YOUR OBJECTIVE >> Every line of the data below is to be retyped exactly.

GIVEN MATERIAL >>
--- --- ---

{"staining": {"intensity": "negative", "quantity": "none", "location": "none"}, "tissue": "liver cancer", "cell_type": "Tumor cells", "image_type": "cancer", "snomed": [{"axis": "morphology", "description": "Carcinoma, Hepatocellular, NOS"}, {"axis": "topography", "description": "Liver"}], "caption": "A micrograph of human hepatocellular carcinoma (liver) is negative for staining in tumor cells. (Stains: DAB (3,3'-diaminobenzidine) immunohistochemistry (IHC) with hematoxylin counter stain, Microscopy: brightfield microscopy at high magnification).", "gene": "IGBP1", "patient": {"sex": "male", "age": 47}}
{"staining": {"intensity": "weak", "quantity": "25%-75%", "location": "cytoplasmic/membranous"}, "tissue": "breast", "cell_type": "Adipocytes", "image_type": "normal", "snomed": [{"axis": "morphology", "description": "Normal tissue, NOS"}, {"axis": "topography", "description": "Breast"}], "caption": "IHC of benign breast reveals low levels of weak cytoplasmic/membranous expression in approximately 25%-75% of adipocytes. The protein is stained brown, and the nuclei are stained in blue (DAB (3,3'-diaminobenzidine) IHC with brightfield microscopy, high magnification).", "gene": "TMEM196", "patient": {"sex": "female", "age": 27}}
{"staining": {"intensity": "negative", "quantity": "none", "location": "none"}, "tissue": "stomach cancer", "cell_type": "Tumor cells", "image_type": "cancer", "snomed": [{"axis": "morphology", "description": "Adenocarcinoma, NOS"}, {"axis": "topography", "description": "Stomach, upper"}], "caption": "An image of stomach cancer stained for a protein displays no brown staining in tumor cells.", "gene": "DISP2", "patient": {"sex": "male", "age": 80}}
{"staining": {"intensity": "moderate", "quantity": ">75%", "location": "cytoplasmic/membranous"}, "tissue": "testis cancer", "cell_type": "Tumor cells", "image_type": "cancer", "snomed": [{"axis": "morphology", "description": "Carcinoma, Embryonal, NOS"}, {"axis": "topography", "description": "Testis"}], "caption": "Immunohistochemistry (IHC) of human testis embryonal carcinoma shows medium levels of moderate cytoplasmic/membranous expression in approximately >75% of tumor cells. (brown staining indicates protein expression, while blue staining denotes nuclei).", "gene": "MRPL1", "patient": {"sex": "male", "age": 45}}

--- --- ---

RESULT OF THE EXERCISE >>
{"staining": {"intensity": "negative", "quantity": "none", "location": "none"}, "tissue": "liver cancer", "cell_type": "Tumor cells", "image_type": "cancer", "snomed": [{"axis": "morphology", "description": "Carcinoma, Hepatocellular, NOS"}, {"axis": "topography", "description": "Liver"}], "caption": "A micrograph of human hepatocellular carcinoma (liver) is negative for staining in tumor cells. (Stains: DAB (3,3'-diaminobenzidine) immunohistochemistry (IHC) with hematoxylin counter stain, Microscopy: brightfield microscopy at high magnification).", "gene": "IGBP1", "patient": {"sex": "male", "age": 47}}
{"staining": {"intensity": "weak", "quantity": "25%-75%", "location": "cytoplasmic/membranous"}, "tissue": "breast", "cell_type": "Adipocytes", "image_type": "normal", "snomed": [{"axis": "morphology", "description": "Normal tissue, NOS"}, {"axis": "topography", "description": "Breast"}], "caption": "IHC of benign breast reveals low levels of weak cytoplasmic/membranous expression in approximately 25%-75% of adipocytes. The protein is stained brown, and the nuclei are stained in blue (DAB (3,3'-diaminobenzidine) IHC with brightfield microscopy, high magnification).", "gene": "TMEM196", "patient": {"sex": "female", "age": 27}}
{"staining": {"intensity": "negative", "quantity": "none", "location": "none"}, "tissue": "stomach cancer", "cell_type": "Tumor cells", "image_type": "cancer", "snomed": [{"axis": "morphology", "description": "Adenocarcinoma, NOS"}, {"axis": "topography", "description": "Stomach, upper"}], "caption": "An image of stomach cancer stained for a protein displays no brown staining in tumor cells.", "gene": "DISP2", "patient": {"sex": "male", "age": 80}}
{"staining": {"intensity": "moderate", "quantity": ">75%", "location": "cytoplasmic/membranous"}, "tissue": "testis cancer", "cell_type": "Tumor cells", "image_type": "cancer", "snomed": [{"axis": "morphology", "description": "Carcinoma, Embryonal, NOS"}, {"axis": "topography", "description": "Testis"}], "caption": "Immunohistochemistry (IHC) of human testis embryonal carcinoma shows medium levels of moderate cytoplasmic/membranous expression in approximately >75% of tumor cells. (brown staining indicates protein expression, while blue staining denotes nuclei).", "gene": "MRPL1", "patient": {"sex": "male", "age": 45}}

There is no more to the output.